UNESCO Chair Research Scholar participates to an international conference: “What’s Next?! Hype and Hope from Human Reproductive Cloning to Genome Editing”
On July 7th 2017, Prof. Mirko D. Garasic participated in a stimulating international conference in Turin on genome editing, reproductive technologies, science fiction and media. The conference was organized by Dr. Solveig Lena Hansen and Dr. Maurizio Balistreri with the generous support of the Andrea Von Braun Stiftung.
The aim of this conference was to create a debate “on assisted reproduction and embryo research [that] are being revived through genome editing, artificial gametes, and mitochondrial donation. These technologies initiate discussions that involve the scientists themselves. […] In this debate, the technological promises are balanced against risks for future generations; which resembles similar patterns of arguments that were triggered after earlier inventions. Science fiction never stopped bringing individual and collective issues of these technologies to the public.”

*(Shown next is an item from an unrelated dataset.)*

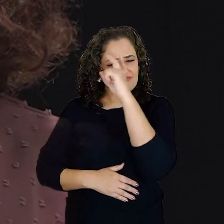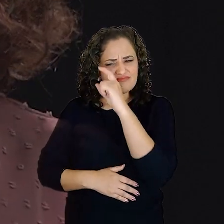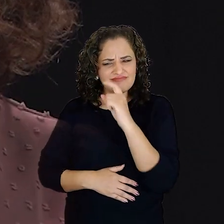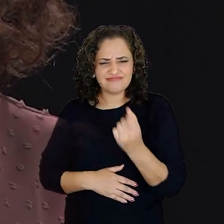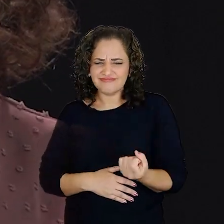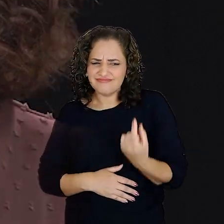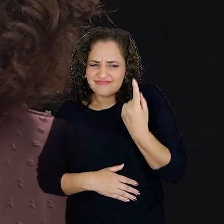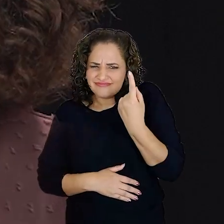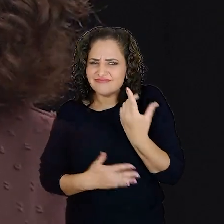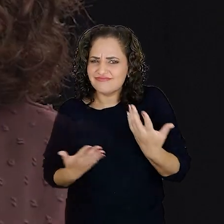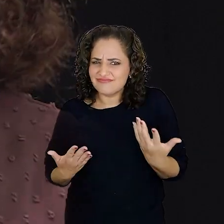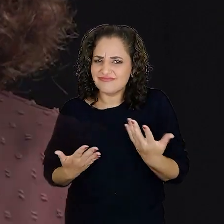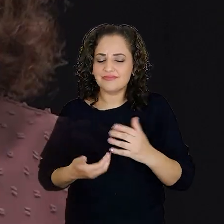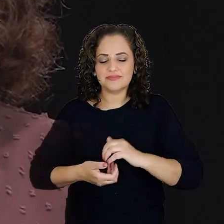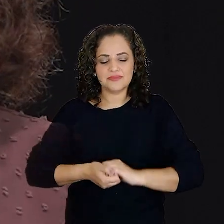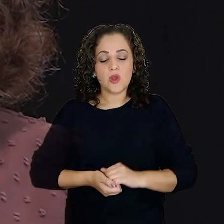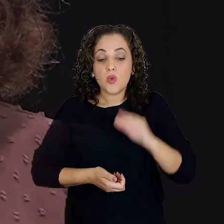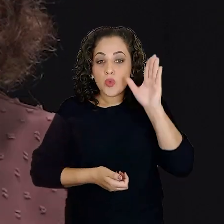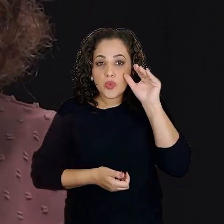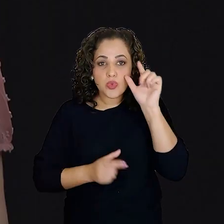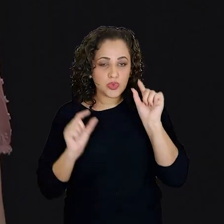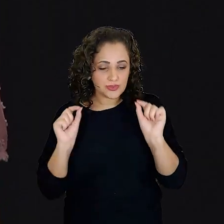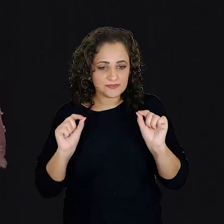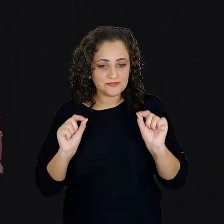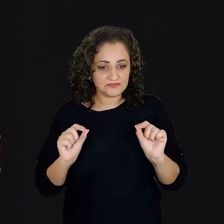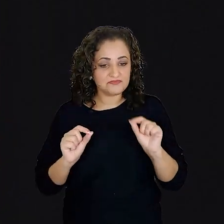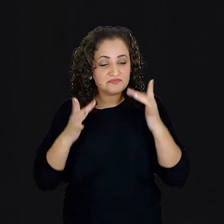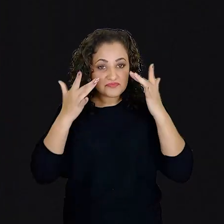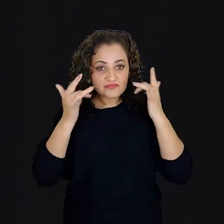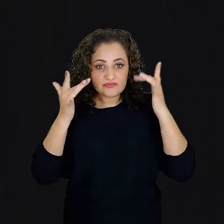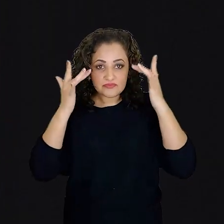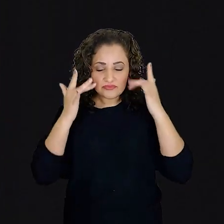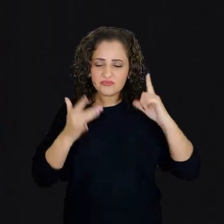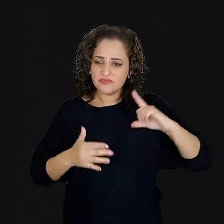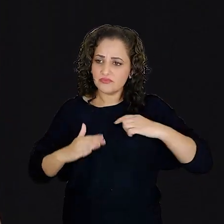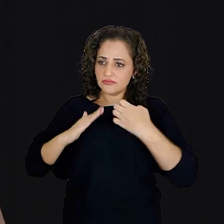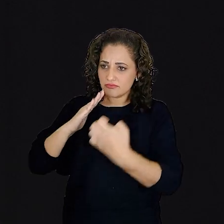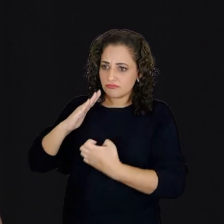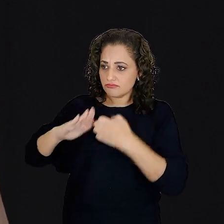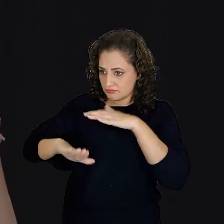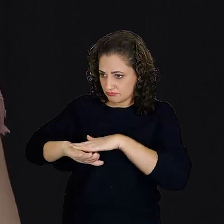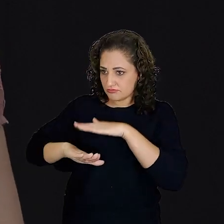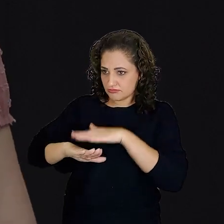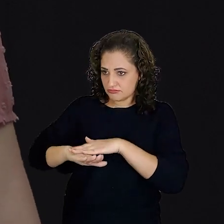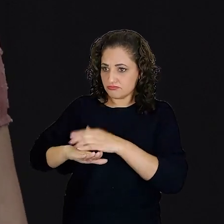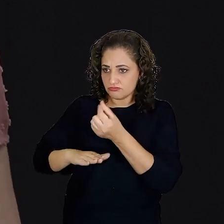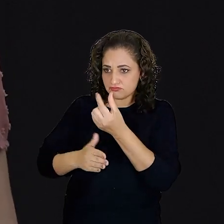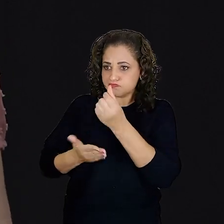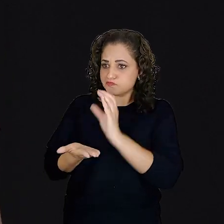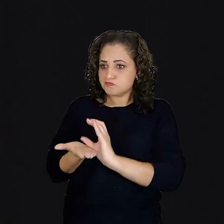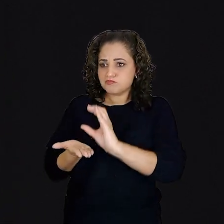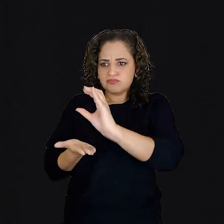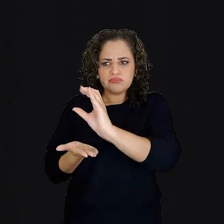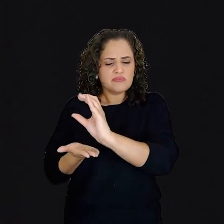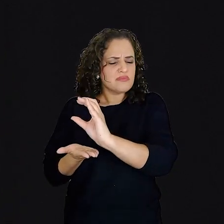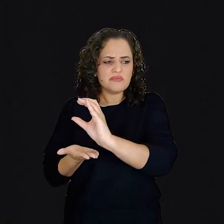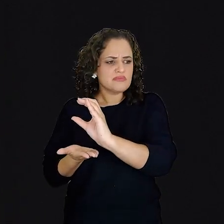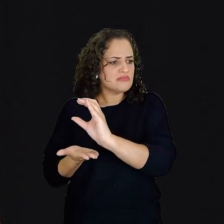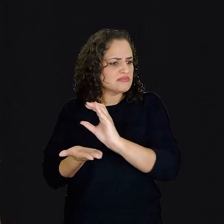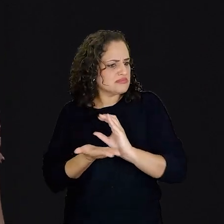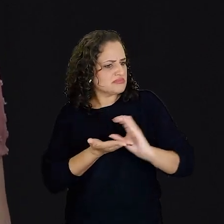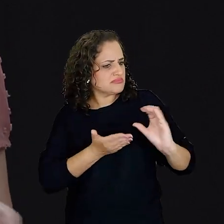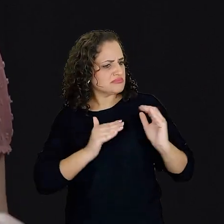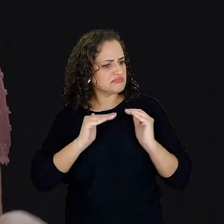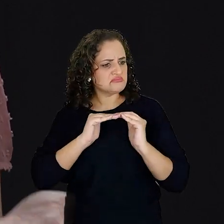dificuldades financeiras. Alguma coisa está errada aí, né? Curioso! É que essa peça rendeu à empresa de Pascual Segreto bastante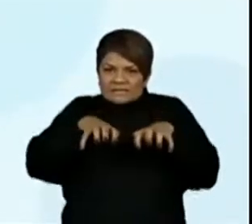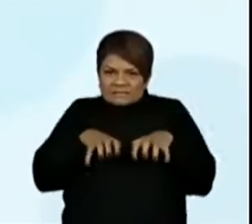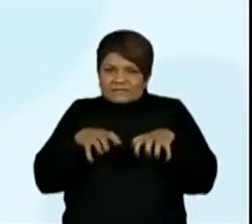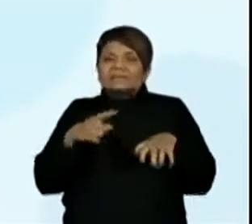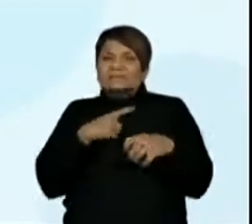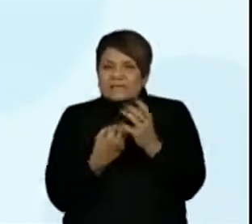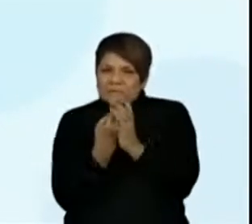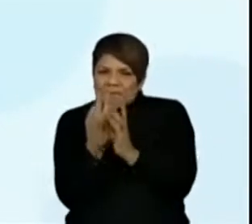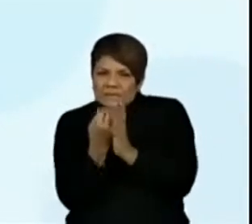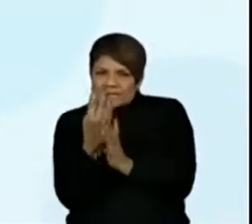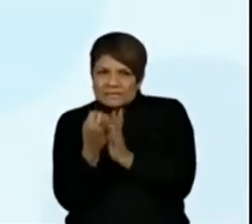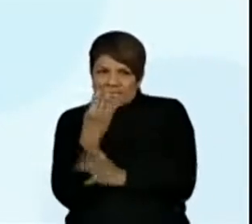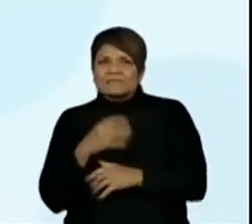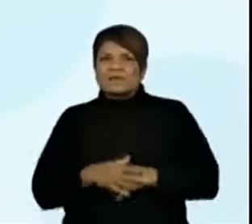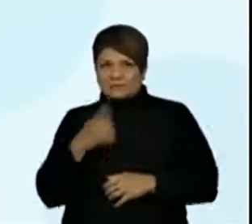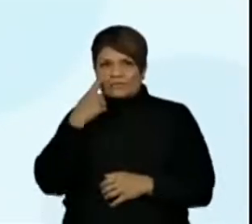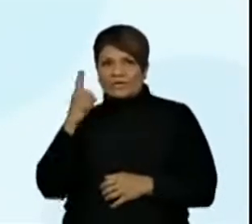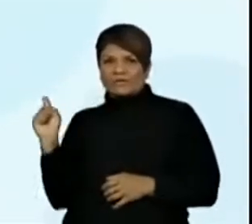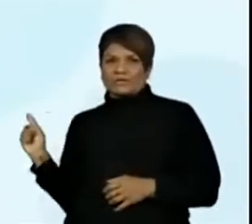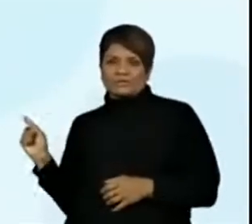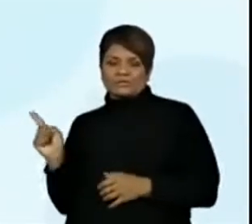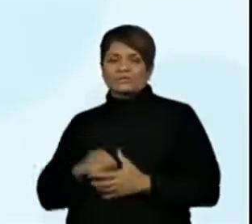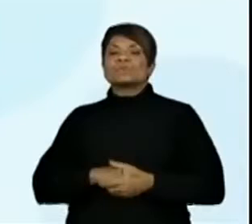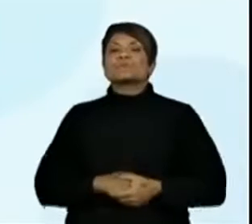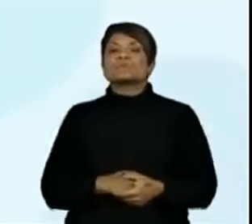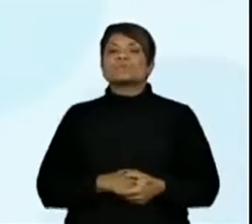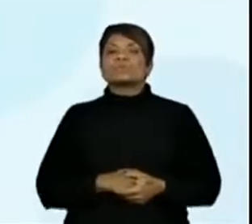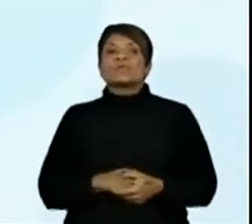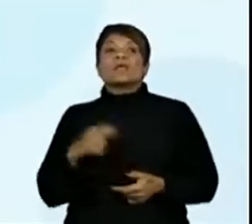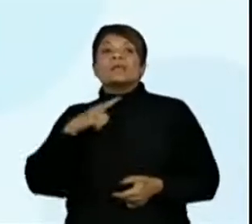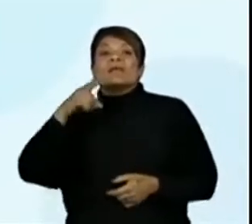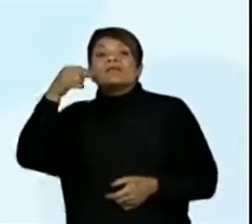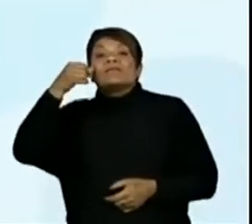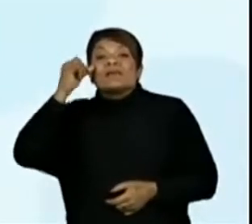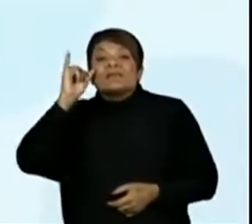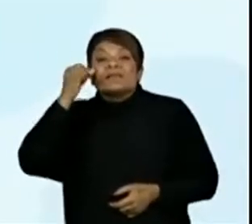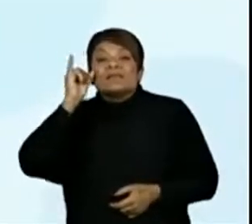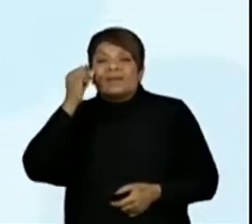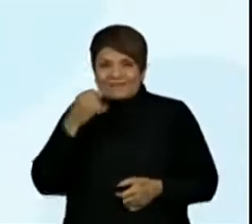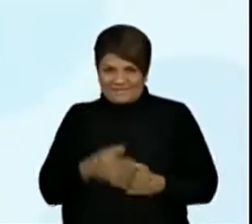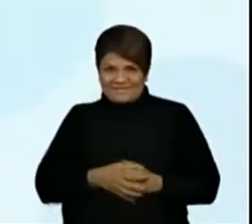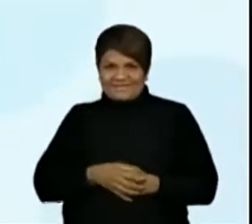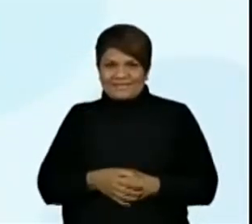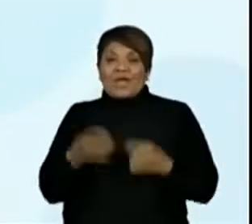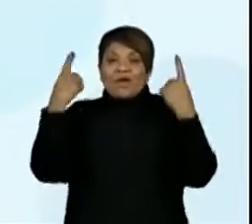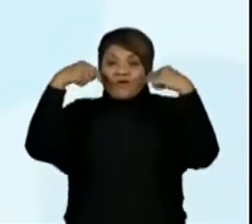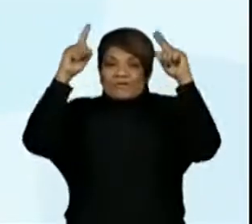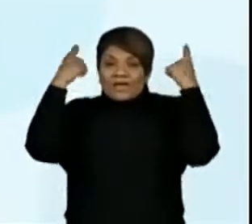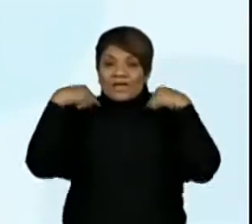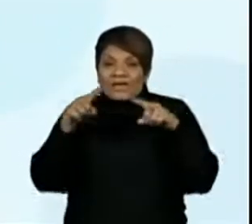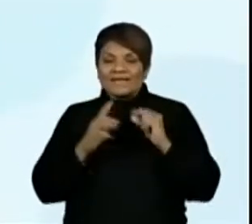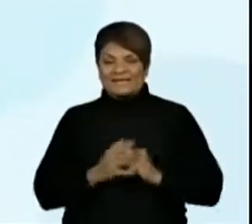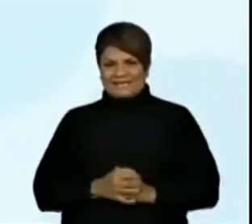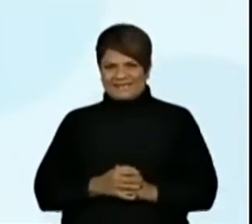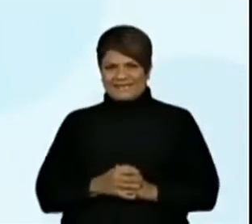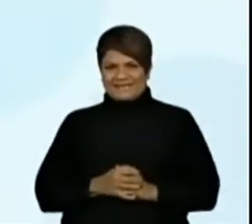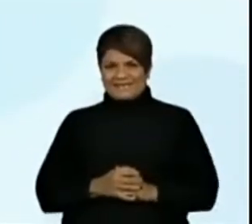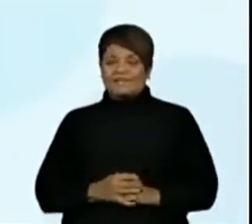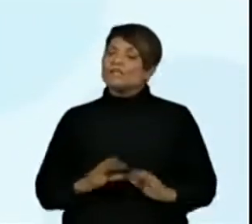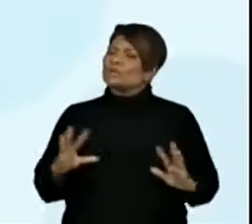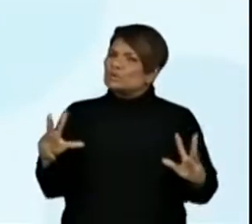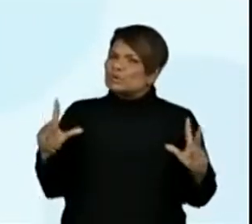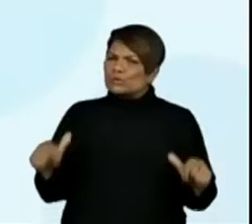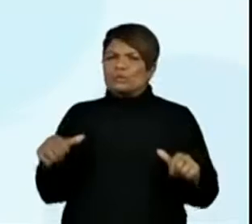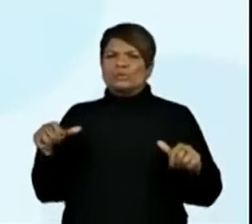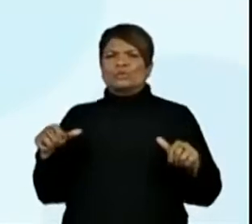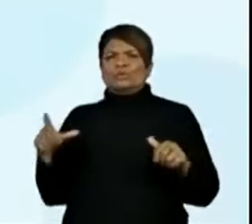Está vendo as plantações aqui? Olha a vaquinha que eu falei. Olha a ovelhinha aqui. Tudo isso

Prof. Mirko D. Garasic gave his contribution with a talk entitled “The Evolution of Physical Enhancement in Cinematography” divulgating the ideas expressed in the recent published article in Studia Bioethica. In this article, he analyzes “the ways in which Physical Enhancement (PE) made its first cinematic appearance and then make comparisons with more recent filmic re-elaborations on the theme [offering] direct insights of some re-adaptations of the same film (Robocop) and saga (Star Trek), and take into account stories, mostly comic-based, that only recently arrived on the big screen, but that nonetheless followed a pre-existing narrative giving relevance to PE (Spider-Man, Captain America, X-Men).” The article can be read here.
Since 2009, one of Chair’s chief areas of interest has been Neurobioethics. The Chair is thus deeply concerned with the ethical issues inherent to progress in basic and clinical applications of neuroscience. The Chair’s experience in fostering the art of convergence and cooperation in global ethics enables her to gather diverse groups of international professionals and researchers from various specialties adopting an interdisciplinary approach on the ethics of neuroscience and the neuroscience of ethics.